Actually, Europe isn’t all that hard to understand even now, before Junk has laid his shaking hands on the helm he seeks. Junk has simply reiterated, with Glanfarclas-inspired honesty, the founding desideratum of the European Union: creation of a single superstate based on the model of the Third Reich, ideally minus the death camps.

Yet all those Little Englander fossils are up in arms, saying awful things about Junk rather than thanking him for his frankness. After all, too many other EU officials and fans obscure the actual meaning of the EU with lies about its mainly economic aims.

In that they follow the course charted by their illustrious founders, such as Jean Monnet. Back in 1952 he laid down a commandment I love so much I keep quoting it: “Europe’s nations should be guided towards the superstate without their people understanding what is happening.
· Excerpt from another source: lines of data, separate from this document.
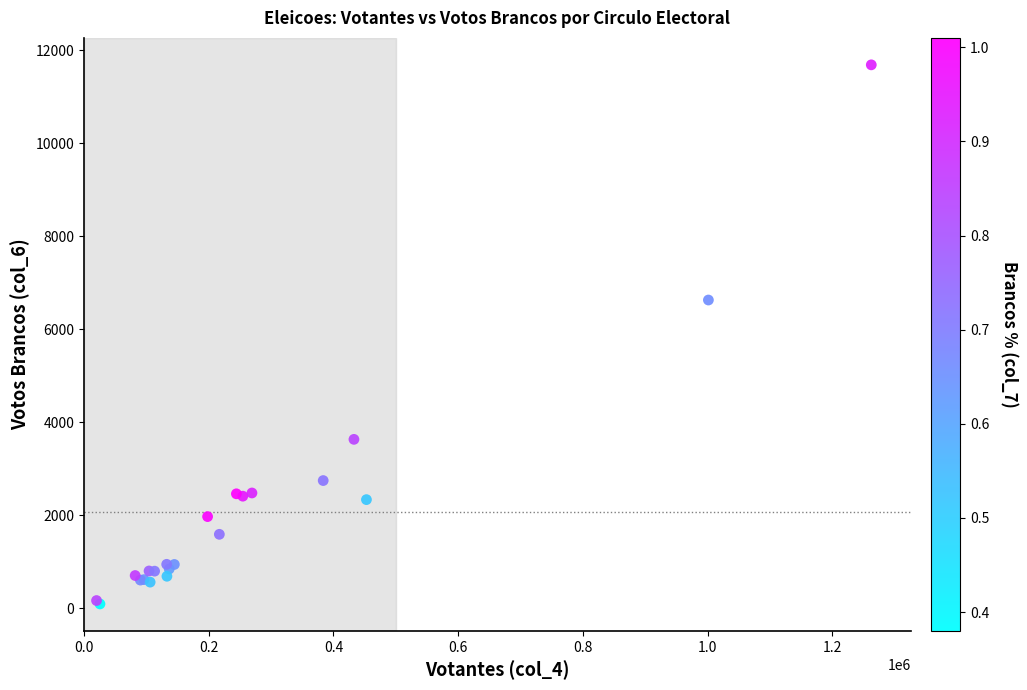

What Y value in the scatter plot is closest to 5893?

6632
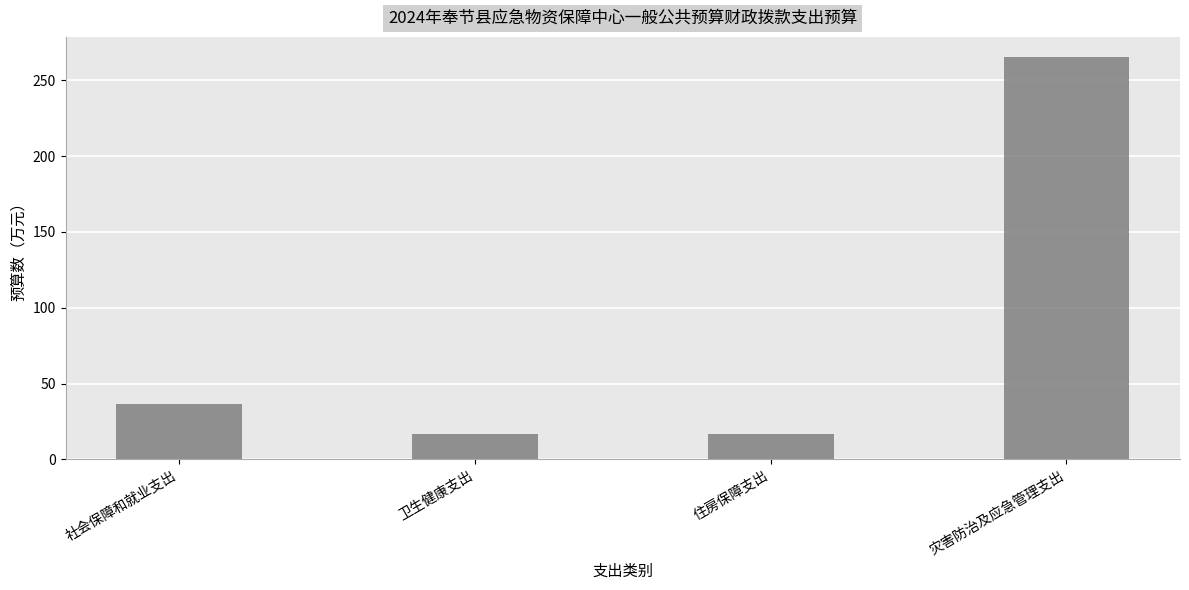

What is the difference between the maximum and minimum values?

248.6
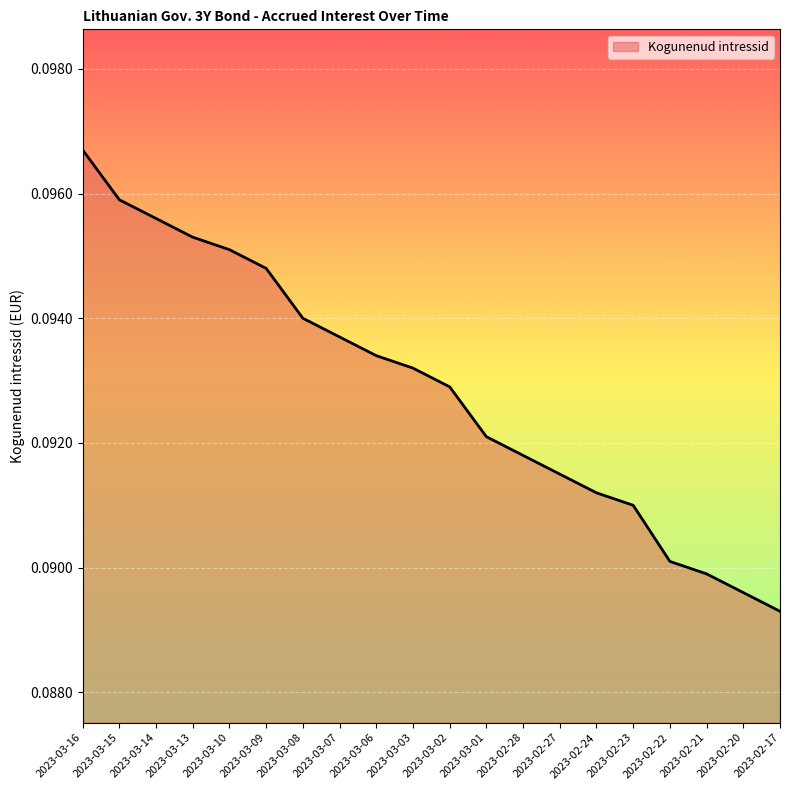

Which has a higher value, 2023-03-10 or 2023-02-20?

2023-03-10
This can be accomplished by successive steps, each disguised as having an economic purpose but which will irreversibly lead to federation.”

In other words, the EU’s fathers, all those Monnets, Schumans, Spaaks, Spinellis and Gaspieris, taught their children both the strategy (creating a single European superstate) and the tactics (lying about it the better to trick Europeans into toeing the line).

So much more refreshing is my friend Junk’s frank statement that the disguise prescribed by Monnet may now be abandoned. No subterfuge is any longer necessary. He wants to be captain of a single European state – full speed ahead and damn the torpedoes.

Junk has already left the British torpedo in his wake, and he seems to be unaware of any others. The combination of his French Christian name and German surname is so symbolic of the EU’s essence that he seems to think that all remaining members see things the same way.

They don’t. The Poles, for example, cordially hate the Germans, which I observed first-hand as a student in Russia. Every summer I used to freelance as interpreter-guide for British and American student groups, who usually stayed at large dormitory-style hostels they shared with similar groups from all over the world.

Tour organisers knew not to put Polish and German tourists on the same floor, for otherwise fights would break out every time. Once my group had to share a coach with several Polish students. Since coach space was at a premium, the organisers decided to fill our three empty seats with German girls.

Yet the Poles grabbed the poor things and bodily tossed them off the coach. When I tried to interfere, they cried: “Don’t you understand? These are Germans!”

That was almost 50 years ago, and the feelings might have become less febrile since then. But recent actions on the part of the Polish (and also Hungarian) government suggest the old flame hasn’t been completely extinguished.

The EU waters are still full of torpedoes, and all it takes is one or two more to sink the ship Junk proposes to captain. But for the time being, he’s a happy bunny, letting Glanfarclas do his talking.